Mission is the heart of God: it’s to work tirelessly for the liberation of God’s people, to extend hope, release, and promise. Not as some idealized goal, but in concrete, risk-taking, seemingly foolish ways. This is what Jesus invites us to when we live in his kingdom and pray for the kingdom of God. Jesus said, “Blessed are those who hunger and thirst for justice, for they will be filled (Matthew 5:6).” “Blessed are the merciful, for they will receive mercy (Matthew 5: 7).” “Blessed are the peacemakers, for they will be children of God (Matthew 5: 9).”

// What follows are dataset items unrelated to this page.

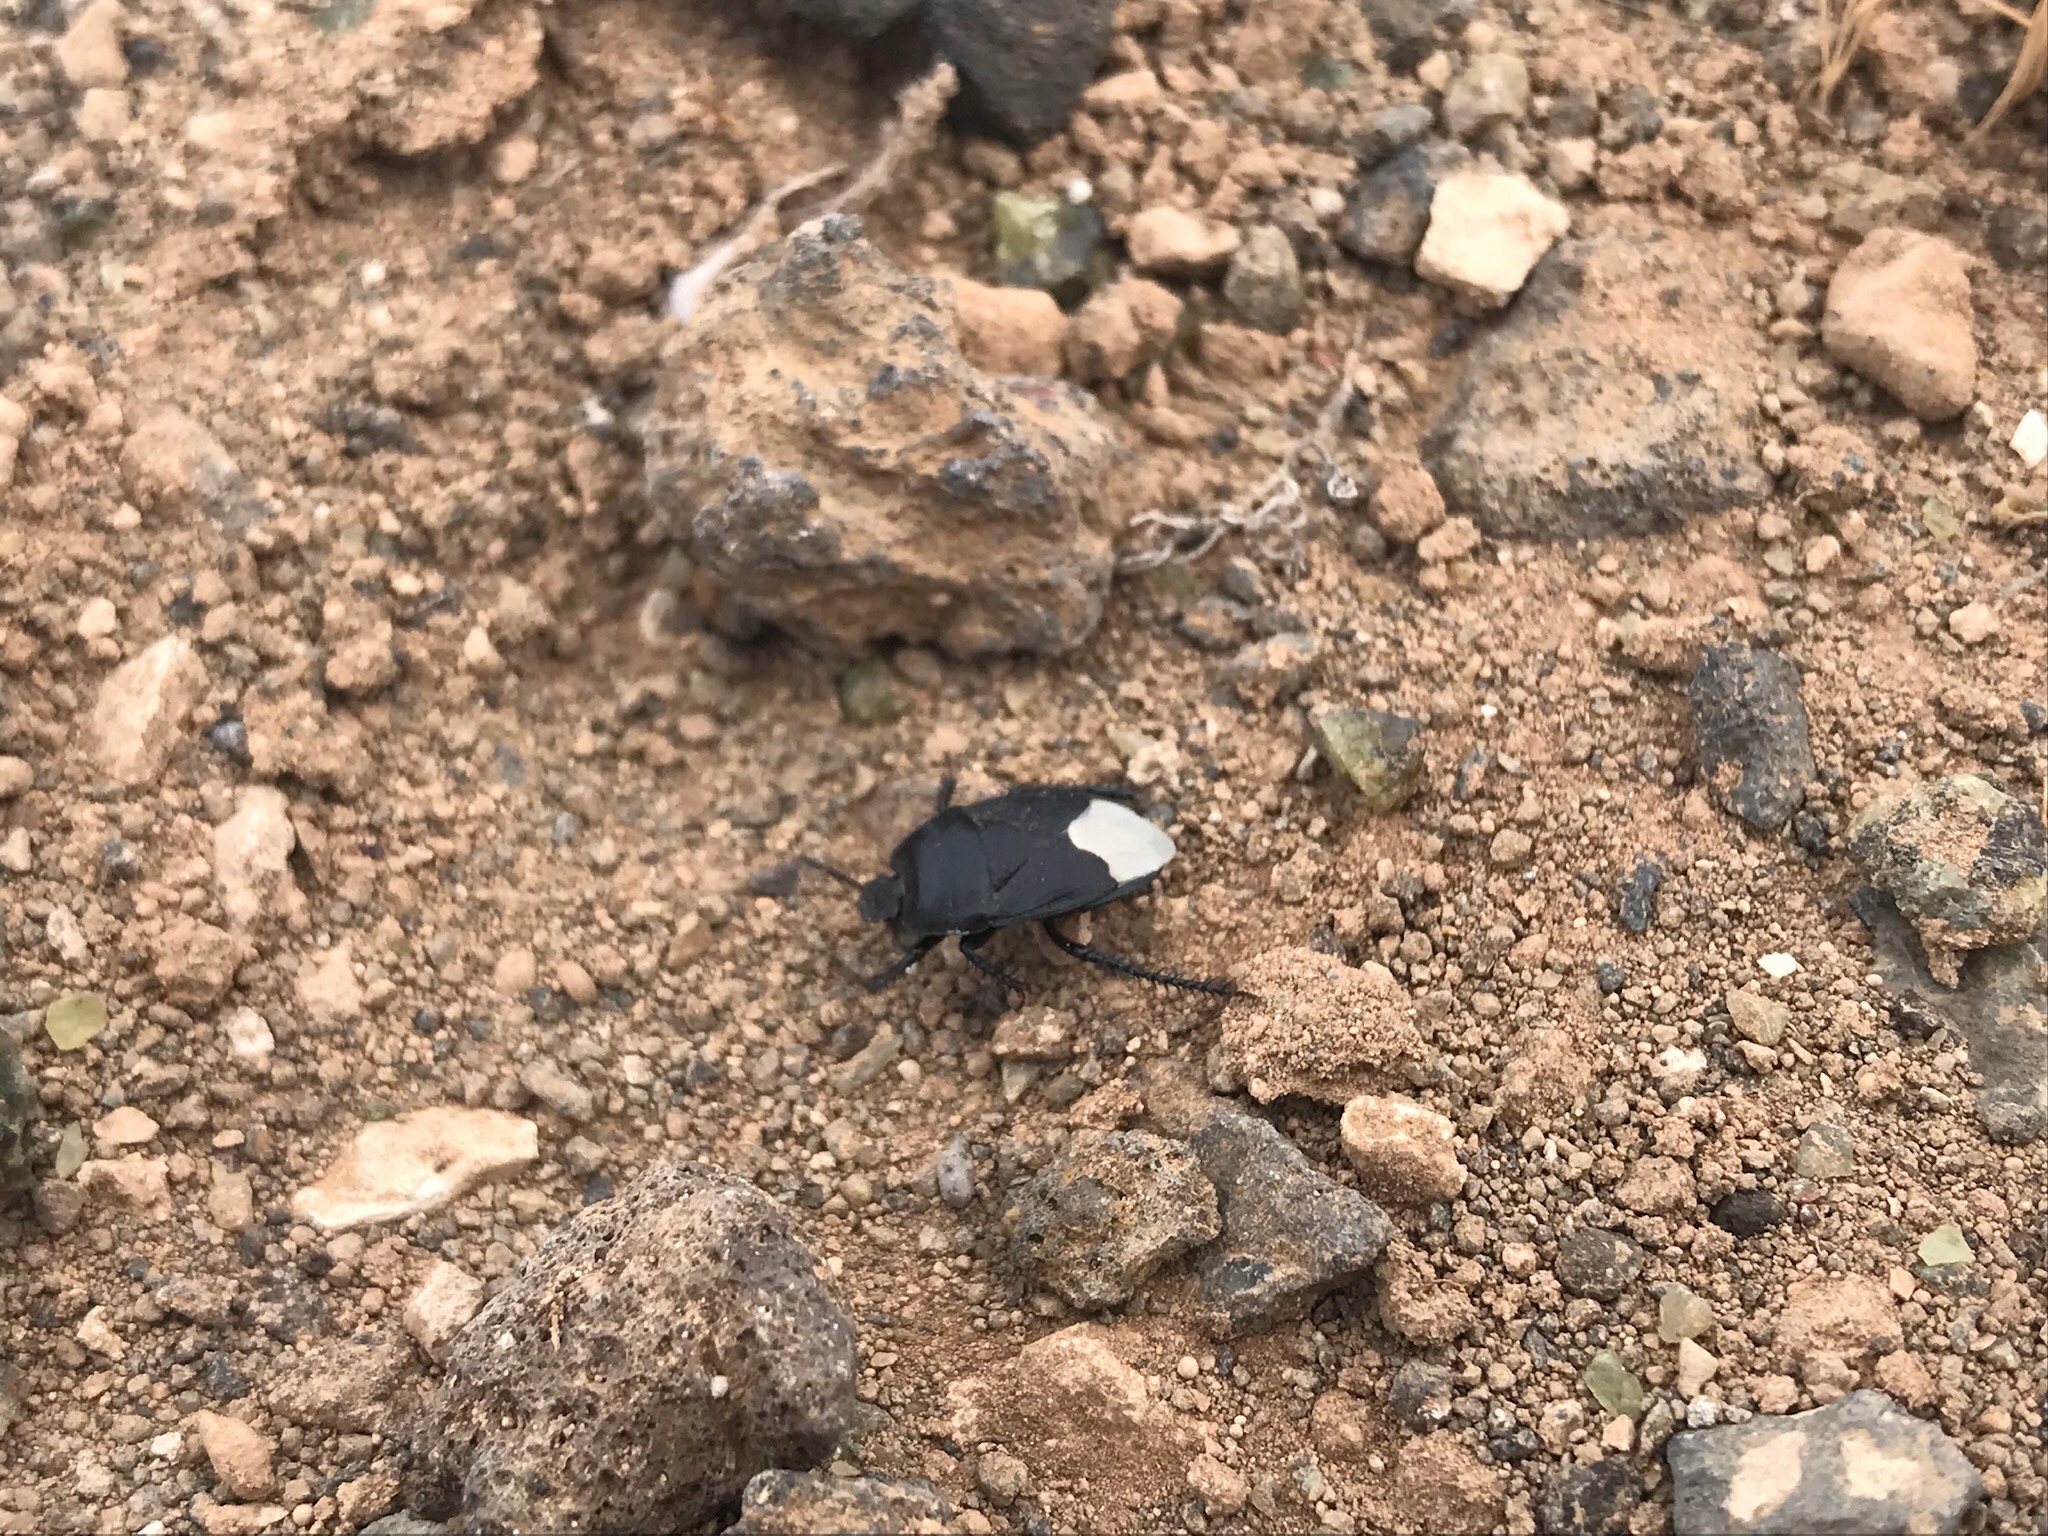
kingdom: Animalia
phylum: Arthropoda
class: Insecta
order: Hemiptera
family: Cydnidae
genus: Cydnus
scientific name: Cydnus aterrimus
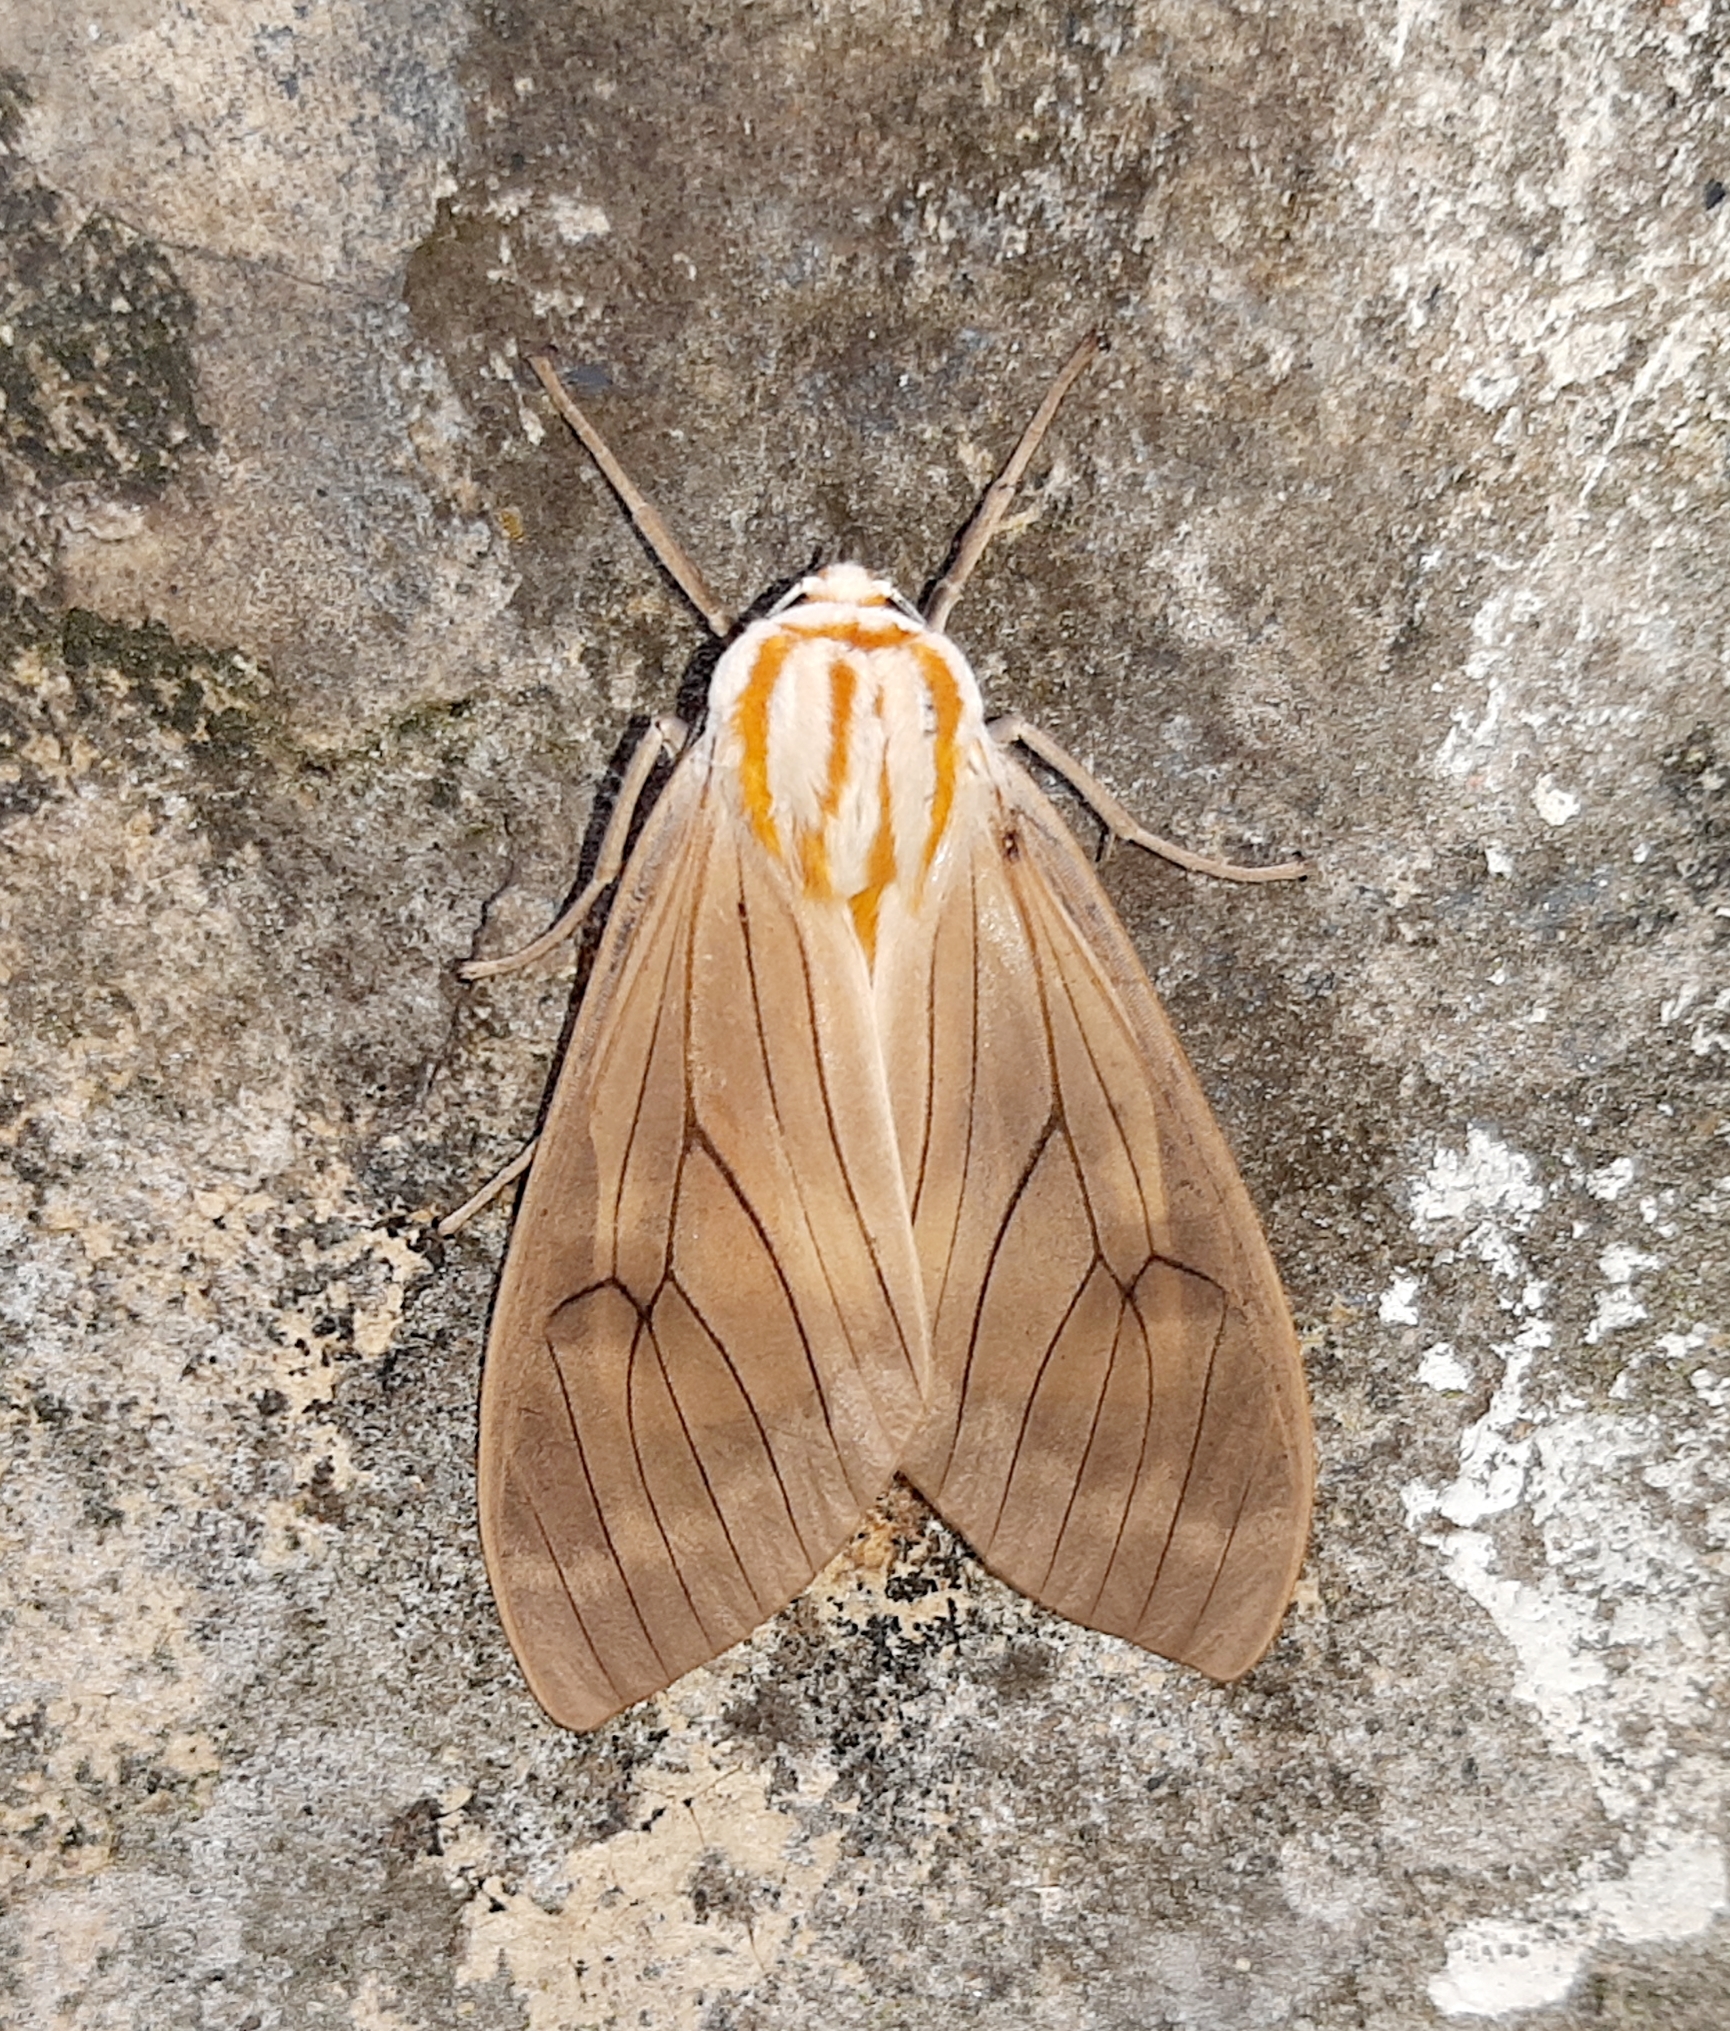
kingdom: Animalia
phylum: Arthropoda
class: Insecta
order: Lepidoptera
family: Erebidae
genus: Amastus
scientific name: Amastus aconia
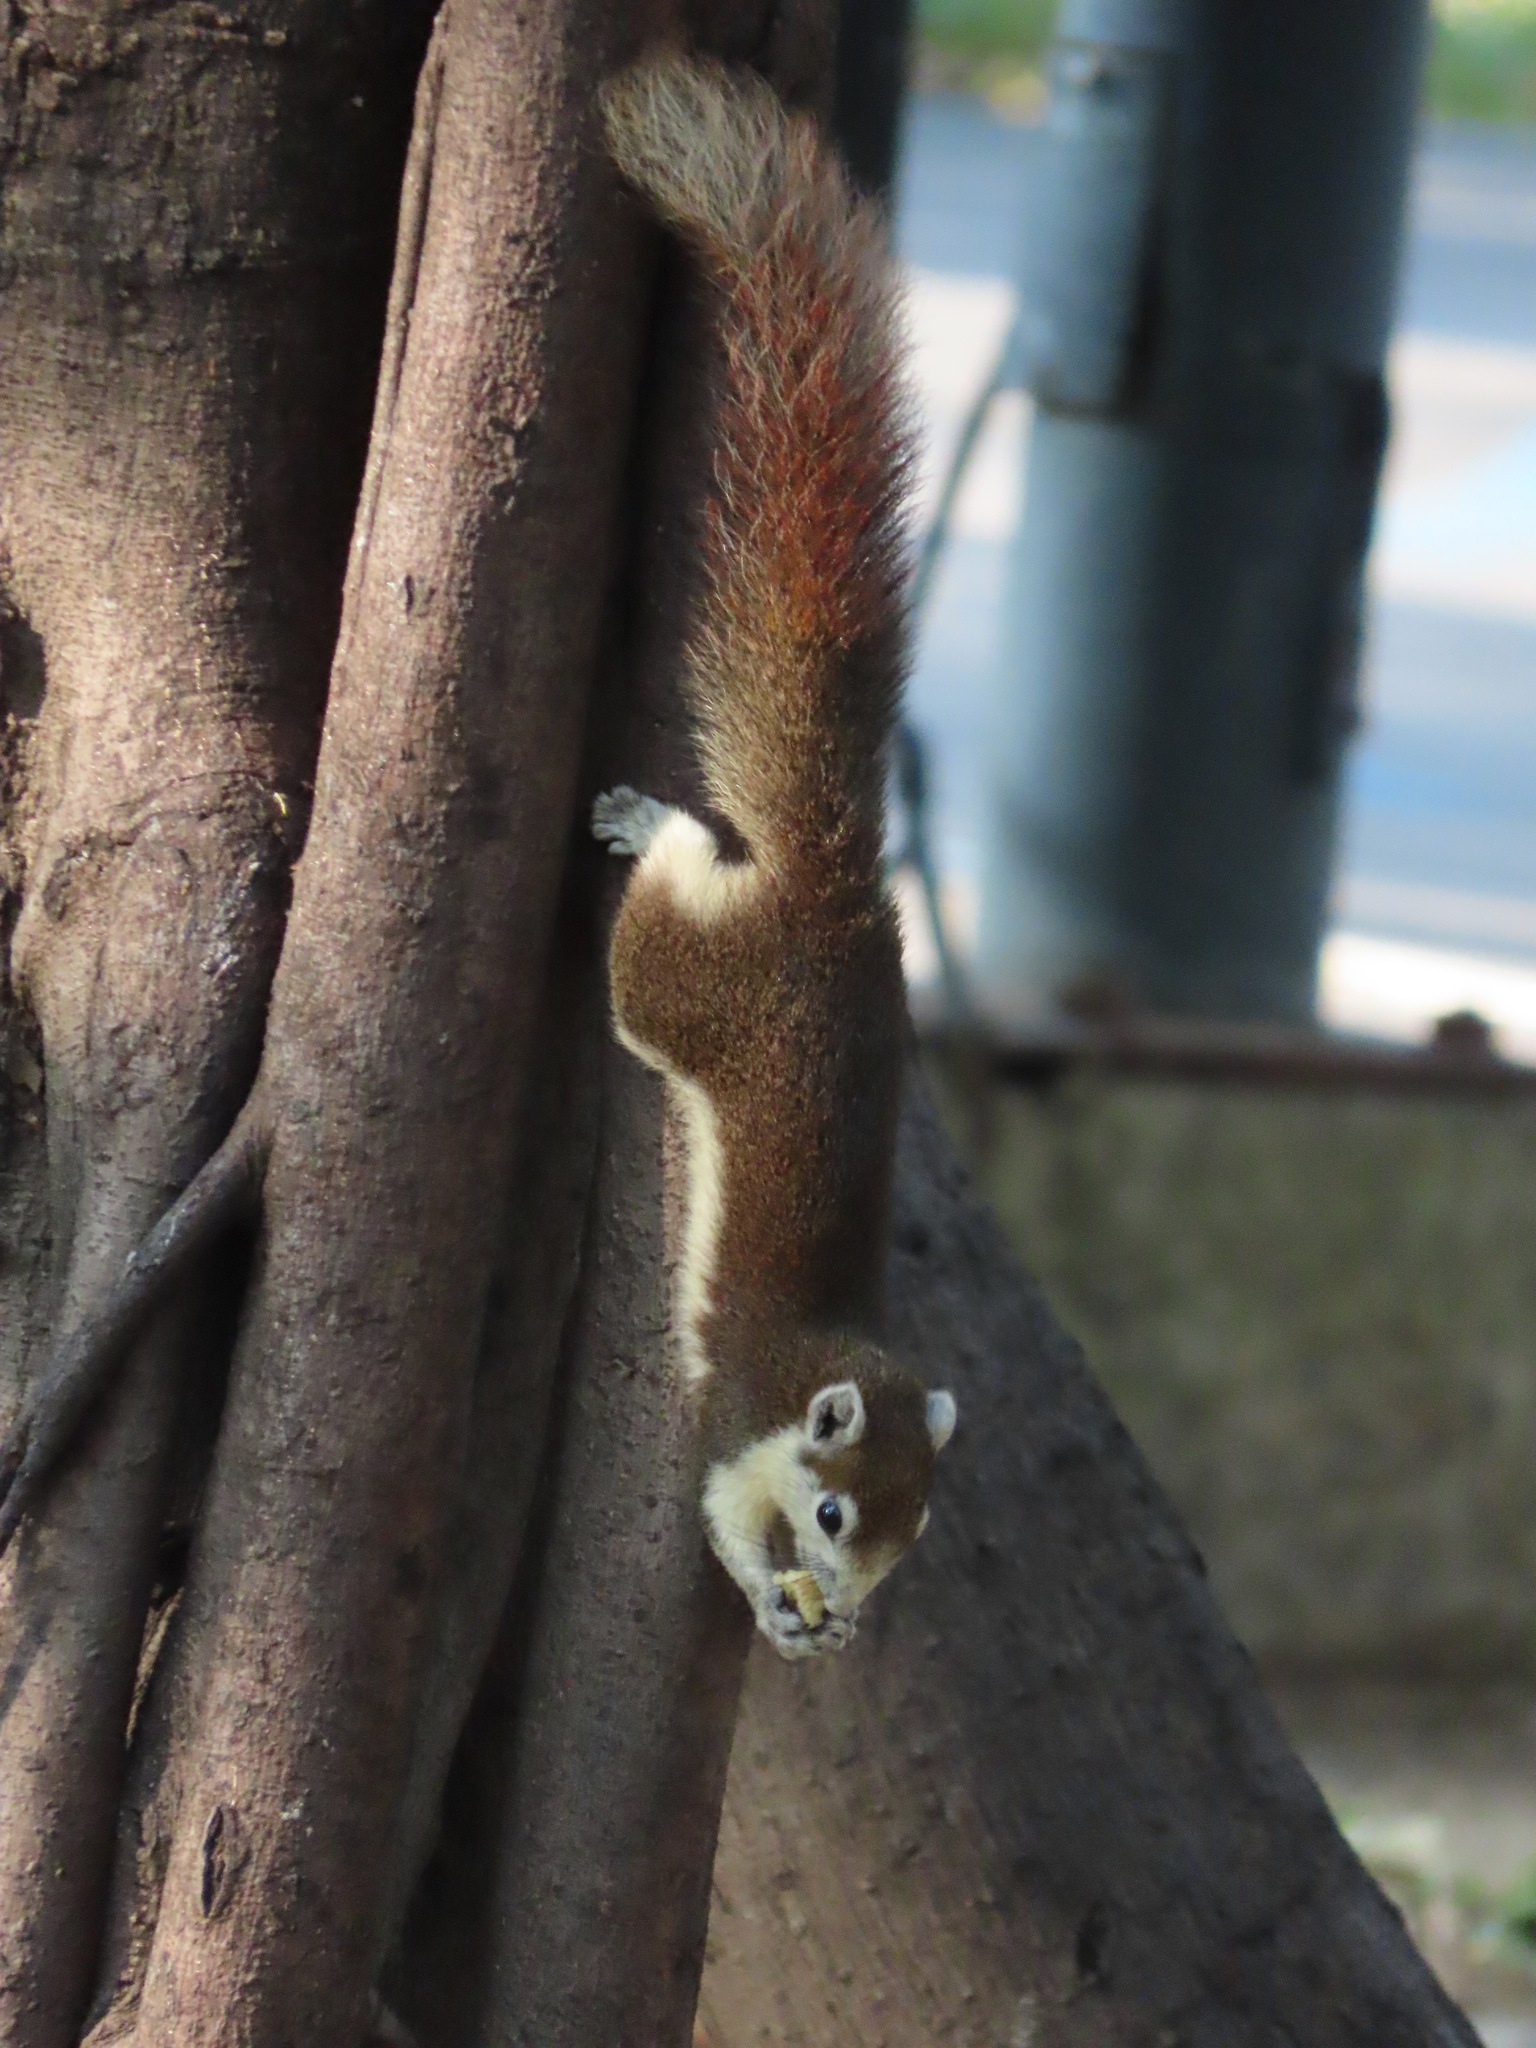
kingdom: Animalia
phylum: Chordata
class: Mammalia
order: Rodentia
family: Sciuridae
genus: Callosciurus
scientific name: Callosciurus finlaysonii
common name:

That’s kingdom life – Christians are called to be “kingdom people,” not “church people.” Jesus never said, Come follow me and become part of a church, but to “strive first for the kingdom” (Mathew 6:33). “Kingdom people seek first the Kingdom of God and its justice; church people often put church work above concerns for justice, mercy, and truth. Church people think about how to get people into the church; Kingdom people think about how to get the church into the world. Church people worry that the world might change the church; Kingdom people work to see the church change the world.” Jesus said, “As the Father has sent me, so I send you (John 20:21).”
Today, we give thanks to God for all the ways we are being sent out into the world, of the sending capacity of Catonsville Presbyterian Church. Walk around the displays in fellowship hall and see the face of God in all that we do. Consider the extraordinary mission work of this church. So many would say it’s one of our greatest assets. We are church sent. This week Chris Roseland of the World Ministries office of the PCUSA in Louisville called me this week. He was looking over his reports and wondered how we came to give $16000 to the Good Shepherd Hospital in Kananga. I told him and he was impressed, but that I said, “That’s not all.” So I told him about how we rebuilt the pediatric ward at Lubondai hospital in the Congo, and paid for a new electric generator. Just think of the impact the mission tithe component in the Capital Campaign had upon so many people. We share meals with the hungry. Lee Van Koten volunteers two days a week at the International Seafarer’s Center in Baltimore harbor. Just this week I received a card from their chaplain, Reverend Mary Davisson, expressing appreciation for Lee’s work with the center. He is a blessing to their work and to the people they serve. Think of the Pastoral Counseling Center based in our Church House, the Santi School in Nepal ($8,000 of the $70,000 it cost to build the school came from CPC), our work with Habitat, IMA, on and on and on.
See all the ways as kingdom people, following Christ, we can see the promise of Isaiah 61 fulfilled, concretely, physically in the mission of this church, the beating heart of God.
Jürgen Moltmann, The Church in the Power of the Spirit: A Contribution to Messianic Ecclesiology, cited in David J. Bosch, Transforming Mission: Paradigm Shifts in Theology of Mission (Maryknoll: Orbis Books, 2005), 390.
Bosch, 390. “Mission has its origin in the heart of God. God is a fountain of sending love. This is the deepest source of mission. It is impossible to penetrate deeper still; thee is mission because God loves people.”
Howard Synder, Liberating the Church, cited in Bosch, 378.